The Chicagoist will be launching later but in the meantime please enjoy our archives.

The Plant Loses New Chicago Beer Company

By Staff in Food on Apr 22, 2012 8:30PM

In a blow to vertical farm The Plant, New Chicago Beer Company announced last Sunday that they would no longer house their new brewery in the space. The Plant, a project of Bubbly Dynamics founder John Edel, is located in Back of the Yards.

On their website and Facebook page, New Chicago Beer Co. founders and brothers Samuel and Jesse Edwin Evans, who originally announced an opening date of March 2012, cited "unforeseen circumstances with the building’s continuing redevelopment" that would delay their launch. Although they later issued another statement that emphasized ongoing good relations with The Plant and continued enthusiasm for Edel’s project, it seems that the pace of the project was no longer realistic for the brewery.

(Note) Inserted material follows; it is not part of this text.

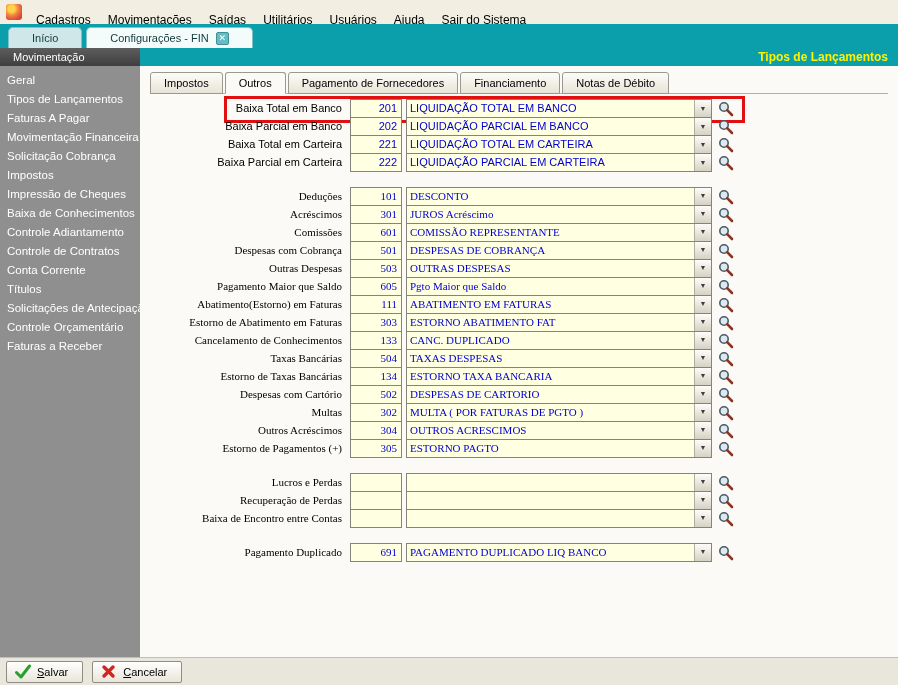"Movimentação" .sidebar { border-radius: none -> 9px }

The appeal of housing the brewery in The Plant is that the space is completely off the grid. Edel’s goal is for The Plant to create its own energy while producing no waste. The start-up costs for that kind of production are considerable, and finding a way to reuse all the waste is time consuming. Having already missed their planned March opening, the brewers said in their letter last week that they felt it was only respectful to their investors to find a space where they could open as quickly as possible.

While the Evans brothers said they are close to finalizing a deal on a new location outside of Back of the Yards, The Plant will have a harder time filling the gap. In 2011, Edel told the Chicago Reader that The Plant is about “closing loops.” The loss of the Chicago Beer Company opens up an important loop in The Plant’s system. The food businesses that operate in The Plant—Thrive Kombucha and Peerless Bread and Jam—create organic waste disposed of by an anaerobic digester. The recently-installed digester uses bacteria to break down the waste and turns it into gas, which runs through a turbine and turns into heat energy, which would have powered the brewery. The brewery would have produced spare grains, which would have fed the tilapia and plant farms. The loss of the brewery breaks the cycle that Edel had planned for The Plant, which means they will have to find a replacement.